Why is Satan fighting so hard against us?  Could it be because we were here to witness 2 families receive news that their kids’ visas were ready to be printed (THEY GET TO COME HOME!!)?  Could it be the amazing meetings that have taken place between our directors here in Ghana and Anita and I?  Could it be programs that are being established to further His Kingdom’s work and to help restore His world?  And friends, we are just on day 2 of being here.  We still have almost 10 full more days here.  God is definitely the ALMIGHTY ONE and I have yet to understand the reason he is allowing me to come on this ride with him.

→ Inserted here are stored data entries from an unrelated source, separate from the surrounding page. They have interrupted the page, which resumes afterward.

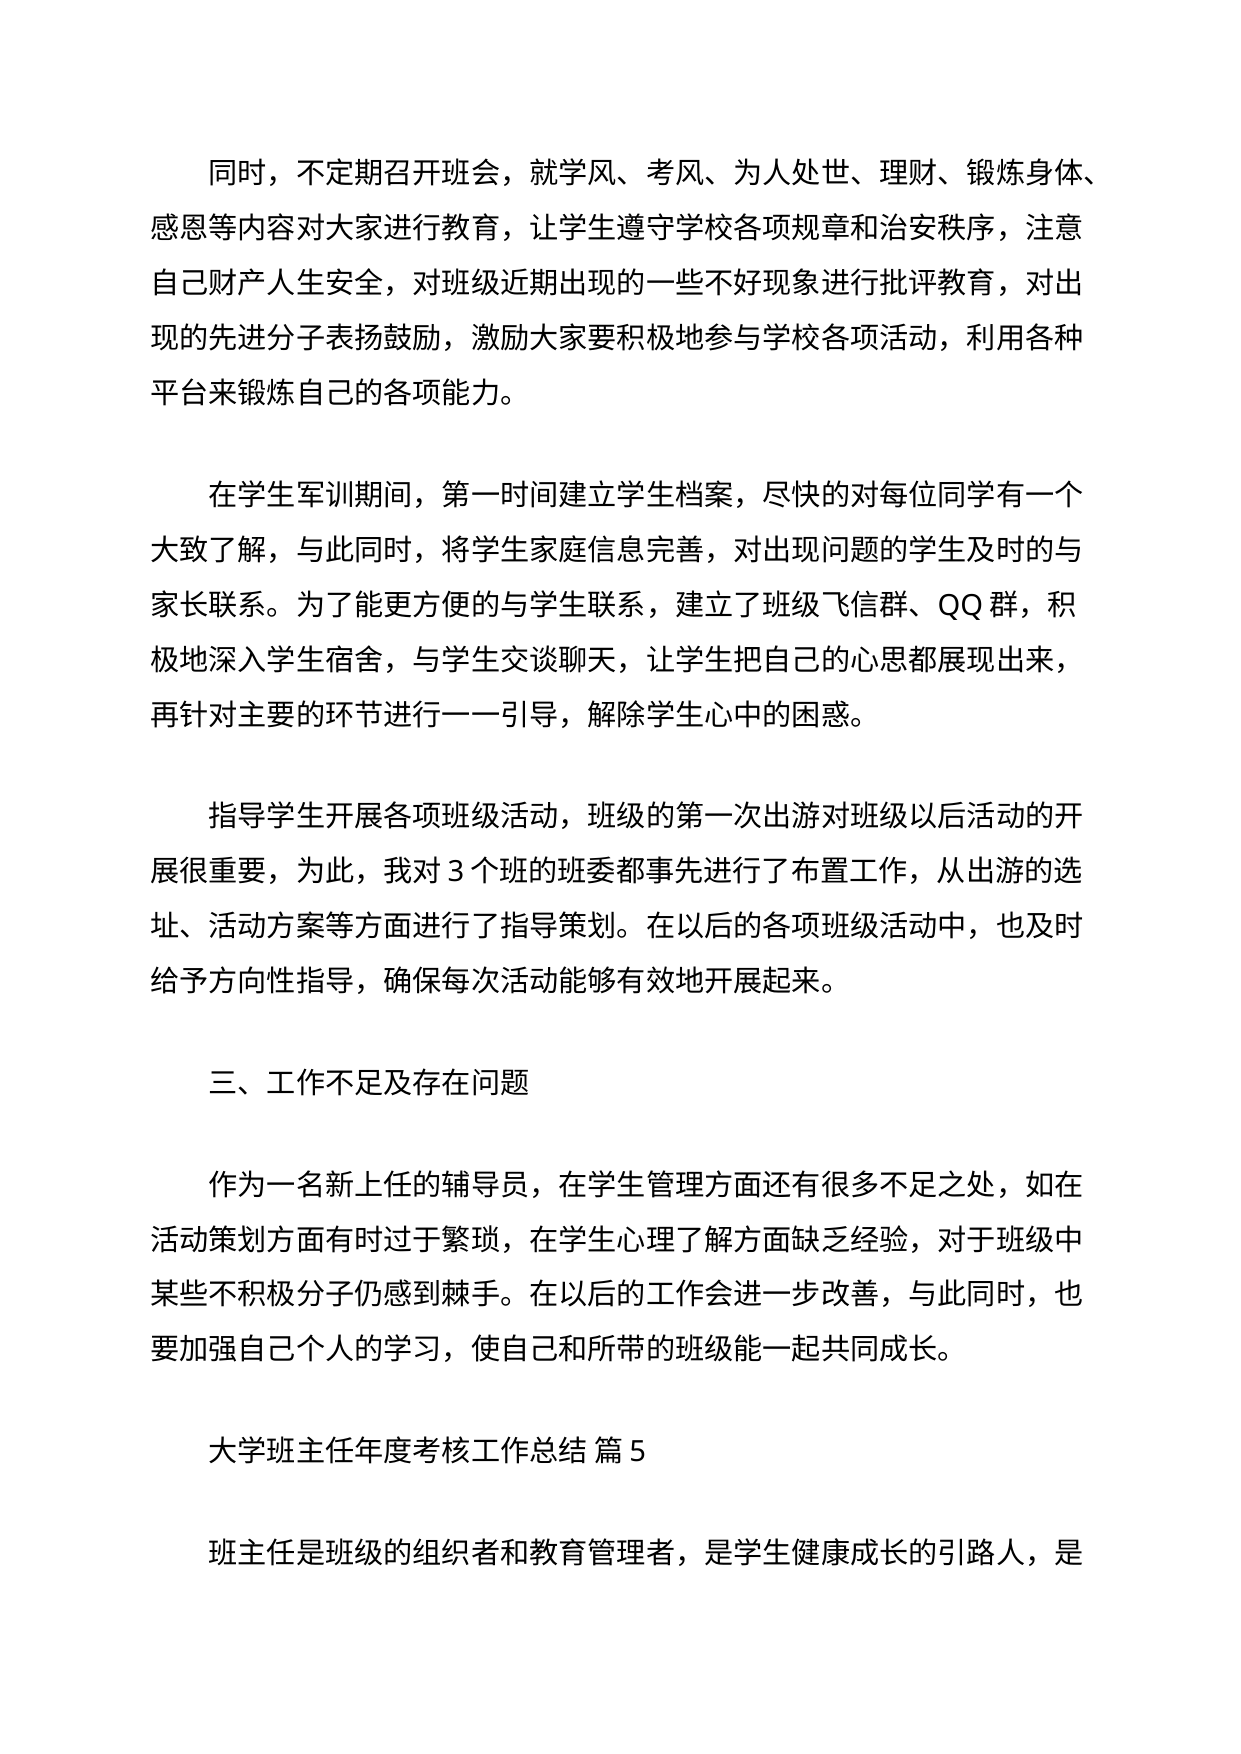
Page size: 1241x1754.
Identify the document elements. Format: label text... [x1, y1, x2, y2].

text 作为一名新上任的辅导员，在学生管理方面还有很多不足之处，如在活动策划方面有时过于繁琐，在学生心理了解方面缺乏经验，对于班级中某些不积极分子仍感到棘手。在以后的工作会进一步改善，与此同时，也要加强自己个人的学习，使自己和所带的班级能一起共同成长。 [150, 1161, 1090, 1368]
text 三、工作不足及存在问题 [150, 1059, 1090, 1102]
text 同时，不定期召开班会，就学风、考风、为人处世、理财、锻炼身体、感恩等内容对大家进行教育，让学生遵守学校各项规章和治安秩序，注意自己财产人生安全，对班级近期出现的一些不好现象进行批评教育，对出现的先进分子表扬鼓励，激励大家要积极地参与学校各项活动，利用各种平台来锻炼自己的各项能力。 [150, 150, 1090, 412]
text 在学生军训期间，第一时间建立学生档案，尽快的对每位同学有一个大致了解，与此同时，将学生家庭信息完善，对出现问题的学生及时的与家长联系。为了能更方便的与学生联系，建立了班级飞信群、QQ群，积极地深入学生宿舍，与学生交谈聊天，让学生把自己的心思都展现出来，再针对主要的环节进行一一引导，解除学生心中的困惑。 [150, 471, 1090, 733]
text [150, 1529, 1090, 1572]
text 大学班主任年度考核工作总结 篇5 [150, 1428, 1090, 1470]
text 指导学生开展各项班级活动，班级的第一次出游对班级以后活动的开展很重要，为此，我对3个班的班委都事先进行了布置工作，从出游的选址、活动方案等方面进行了指导策划。在以后的各项班级活动中，也及时给予方向性指导，确保每次活动能够有效地开展起来。 [150, 793, 1090, 1000]
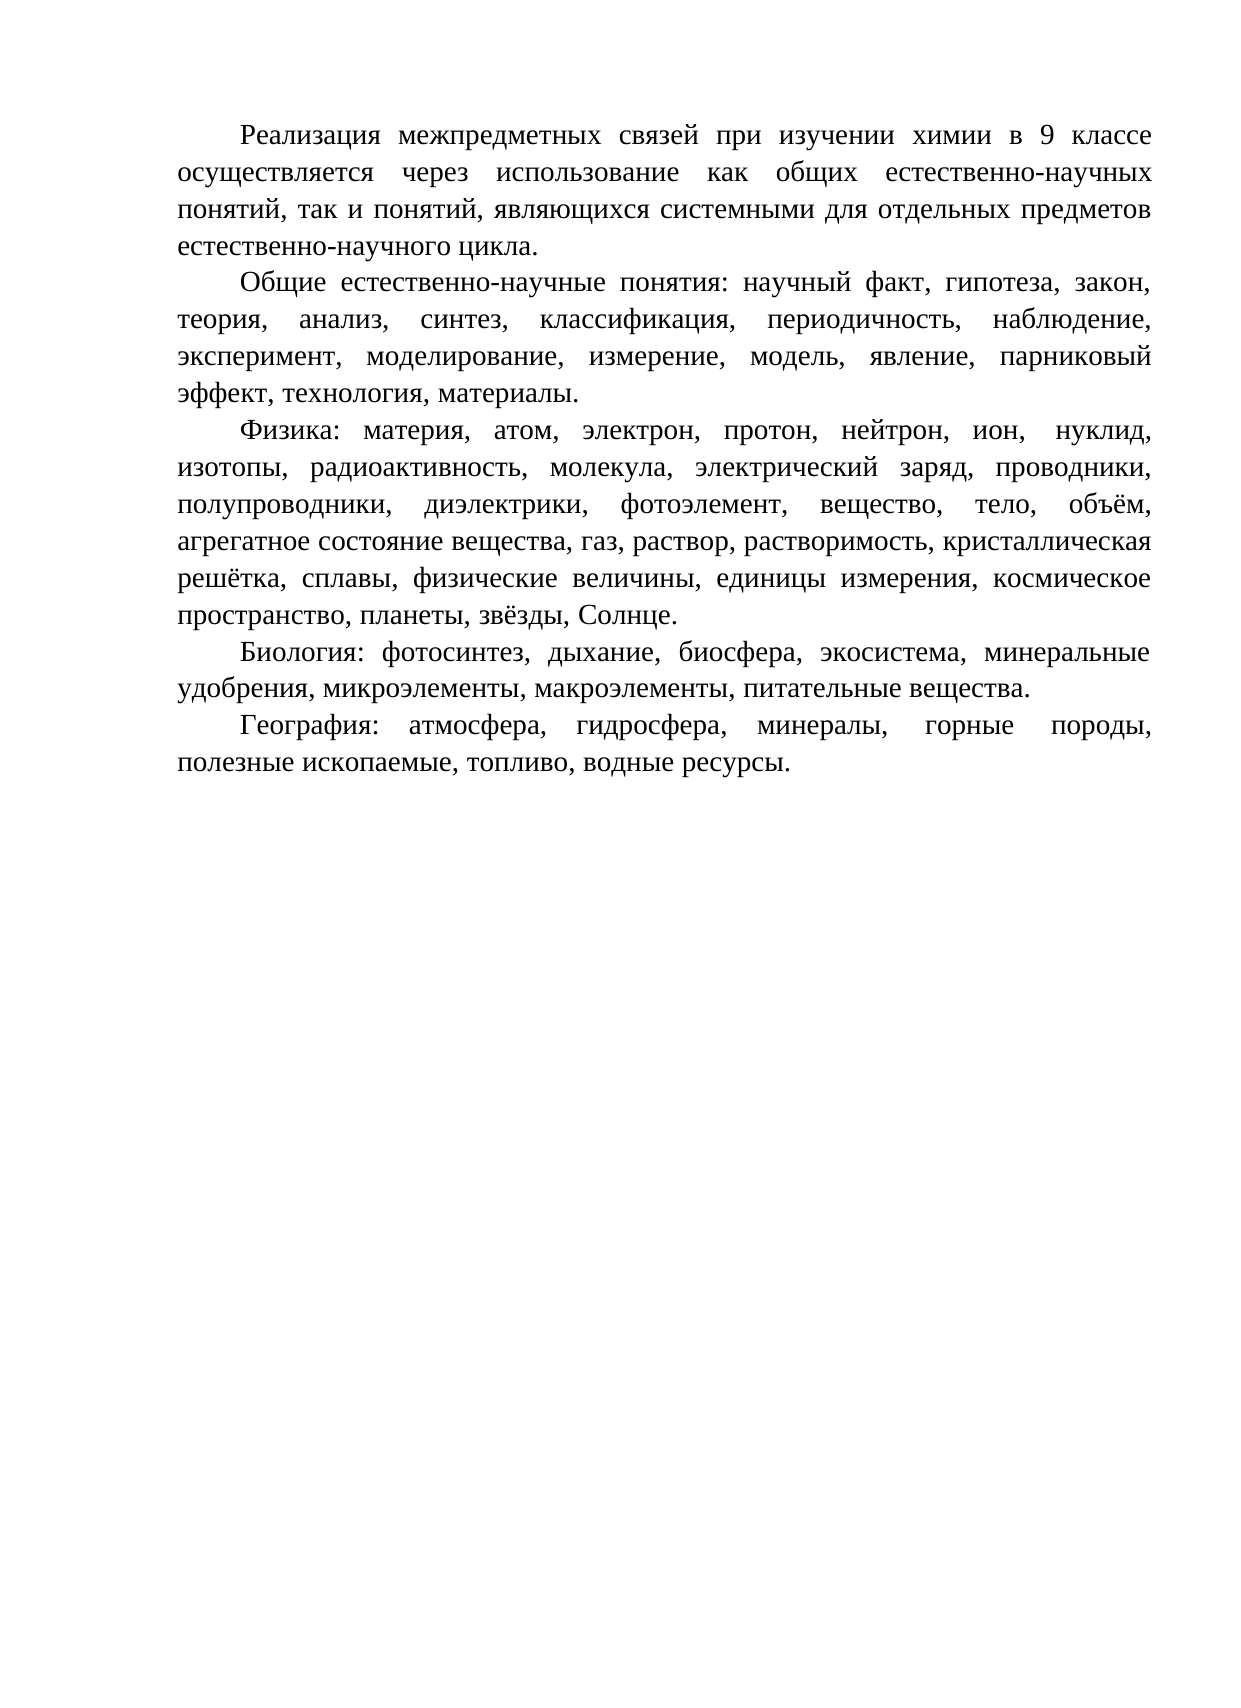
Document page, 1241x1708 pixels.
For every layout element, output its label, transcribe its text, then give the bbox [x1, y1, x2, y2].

text Реализация межпредметных связей при изучении химии в 9 классе осуществляется через использование как общих естественно-научных понятий, так и понятий, являющихся системными для отдельных предметов естественно­-научного цикла. [177, 117, 1152, 261]
text География: атмосфера, гидросфера, минералы, горные породы, полезные ископаемые, топливо, водные ресурсы. [177, 707, 1152, 778]
text Биология: фотосинтез, дыхание, биосфера, экосистема, минеральные удобрения, микроэлементы, макроэлементы, питательные вещества. [177, 634, 1150, 704]
text Общие естественно-научные понятия: научный факт, гипотеза, закон, теория, анализ, синтез, классификация, периодичность, наблюдение, эксперимент, моделирование, измерение, модель, явление, парниковый эффект, технология, материалы. [177, 264, 1152, 409]
text Физика: материя, атом, электрон, протон, нейтрон, ион, нуклид, изотопы, радиоактивность, молекула, электрический заряд, проводники, полупроводники, диэлектрики, фотоэлемент, вещество, тело, объём, агрегатное состояние вещества, газ, раствор, растворимость, кристаллическая решётка, сплавы, физические величины, единицы измерения, космическое пространство, планеты, звёзды, Солнце. [177, 412, 1152, 630]
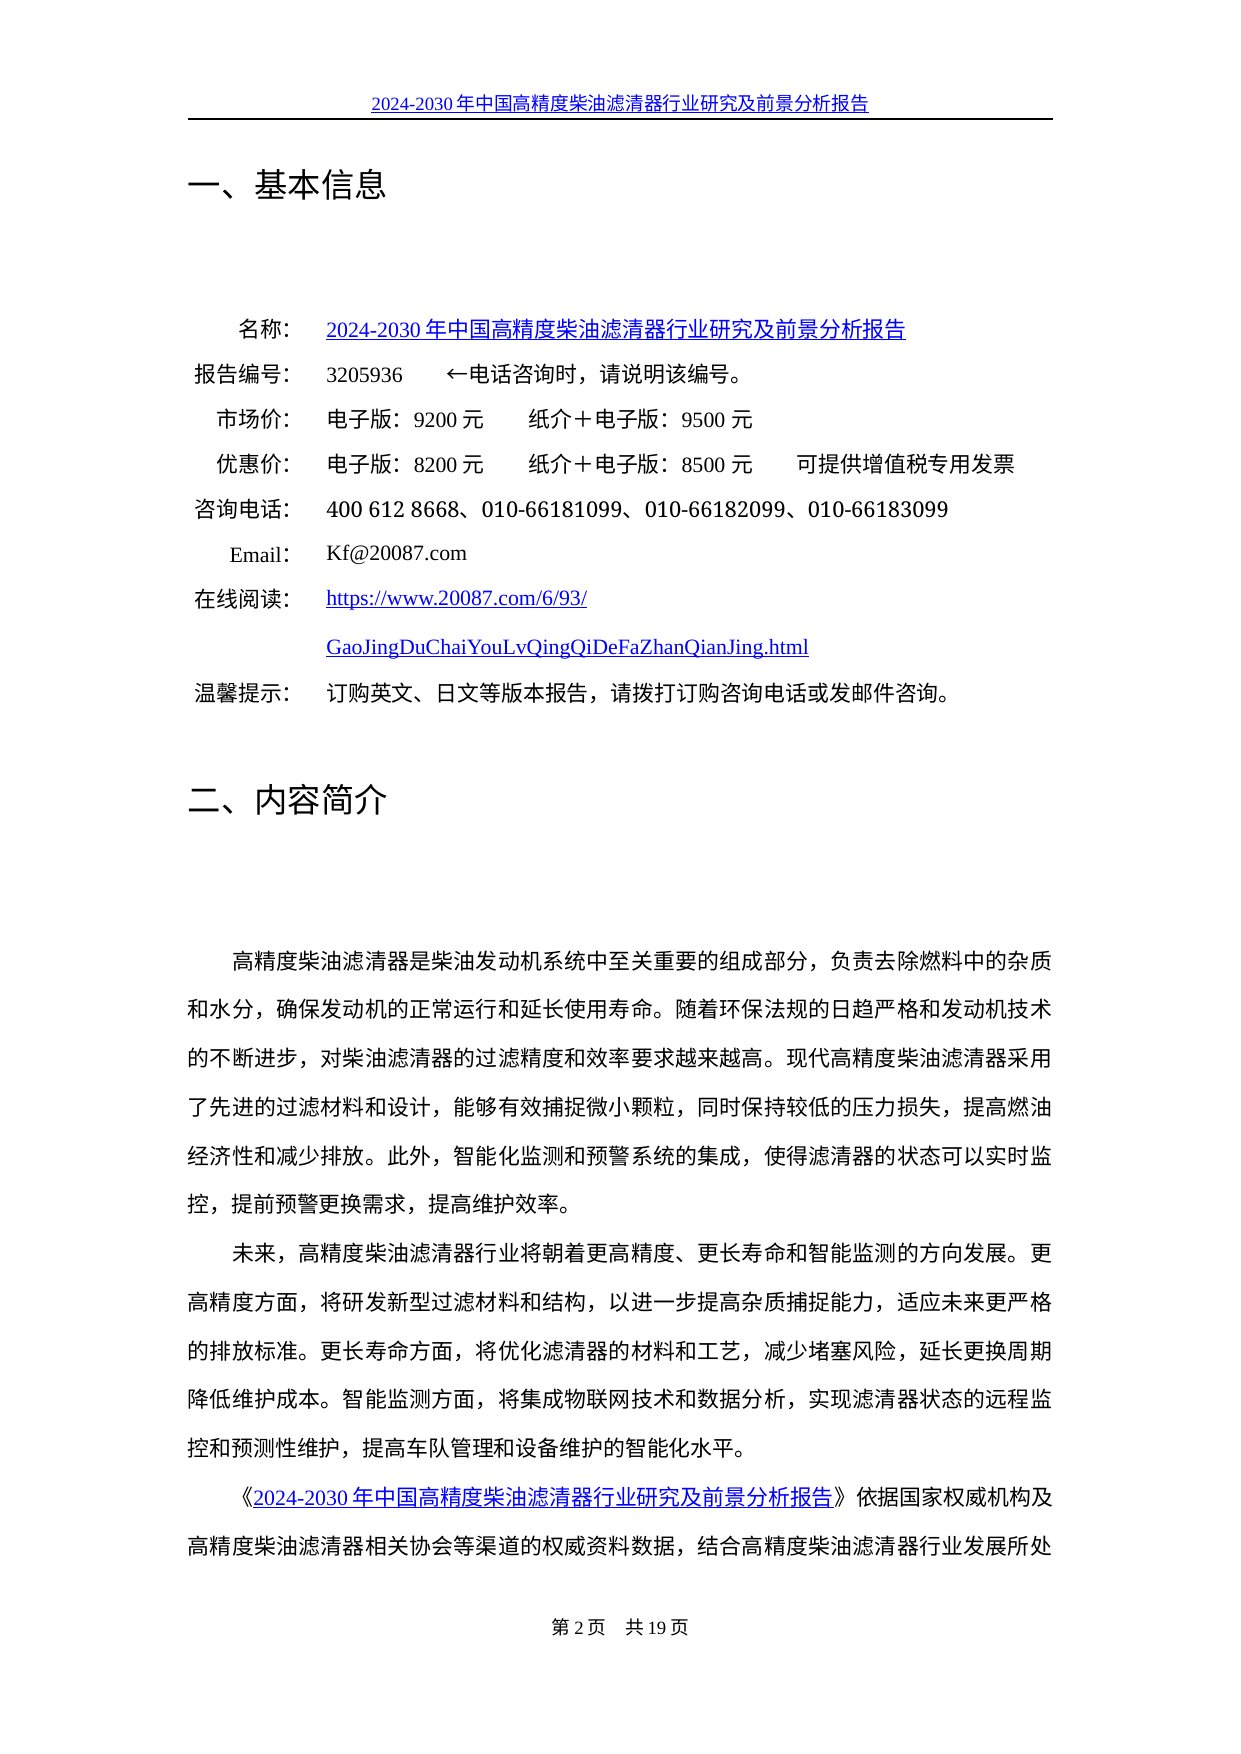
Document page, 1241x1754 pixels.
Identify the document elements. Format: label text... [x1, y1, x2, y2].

 I leave you with a great picture of a sweet kiss my Jesus gave me tonight:  As we were walking to buy more water, God led 2 of our old Ghanaian friends to walk home instead of taking the trotro which allowed our paths to cross.  As they did not know we were in Ghana, and we believed they were at school, it was such a sweet moment of blessing when our eyes met on the street corner.  I felt the embrace of my Jesus in their arms – a sweet kiss, reassuring us that He is on our side.  But man, what a site to see for the locals, I’m sure:  This crazy abruni (white person) jumping up and down in the middle of the street, embracing our friends and giggling with joy.  A familiar face that was Jesus' face to me tonight.